Today he shares lead single “Back Home”, saying: “At times you bump into compelling people that truly fascinate you. It can be in a friendly context or a romantic context. Sometimes you meet someone where it’s more the naive perception of their life, which is never quite accurate, that compels you. Nevertheless, the song is about wanting to engage in some sort of a relation with a person, but not knowing how to make it happen. In some way it’s quite a banal feeling, which is why I think a lot of people might have felt it at some point, I certainly have been confronted with that sensation once or twice. The song references a specific incident in my life, but to anyone else it might mean something different, and that is, I think, the beauty about a banality.”
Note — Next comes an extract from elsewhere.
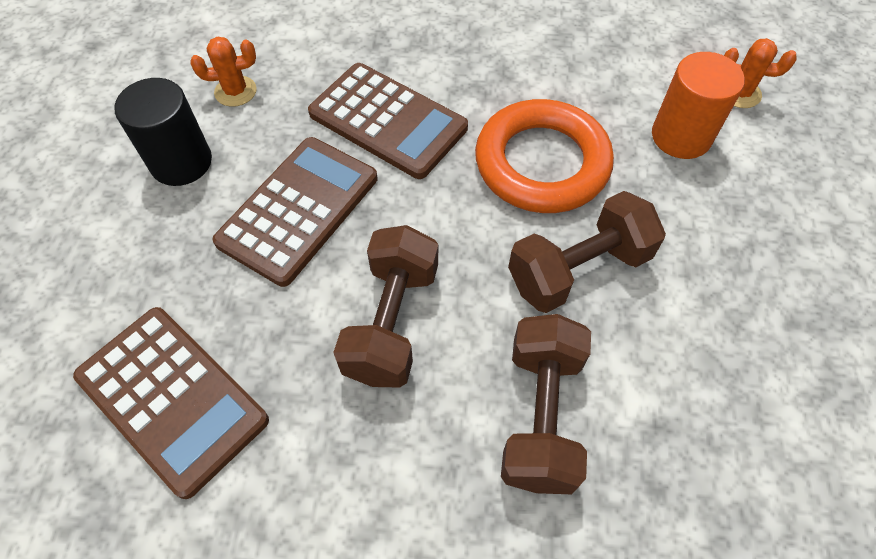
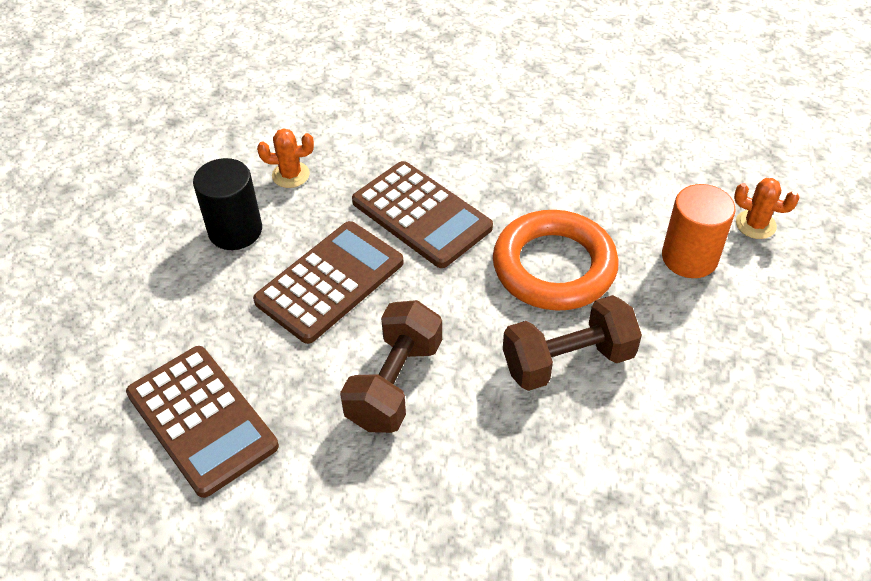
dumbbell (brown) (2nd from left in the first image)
“Back Home” begins with Holm’s characterful drawl draped over minimal piano keys, giving us a picture of someone, perhaps slightly tipsy, lost in that banal feeling of loneliness; “Your questioning eyes left me exposed / and you questioned my ways when I cried out for you to stay.” From there, “Back Home” picks up energy with the gradual insertion of guitars, but this only serves to emphasise Holm’s desperate isolation, his voice lifting into a beseeching lilt as he sings “won’t you follow me back home / won’t you promise me that I’m never gonna be alone.” It seems that promise never comes, as “Back Home” blusters into a full-on barroom stormer, his feelings remaining ripe and unrequited, his wishes for someone to follow him “Back Home” being cried out to the ether with no response, no hope of connection, no hope of companionship. It’s a dark but undeniably resounding song.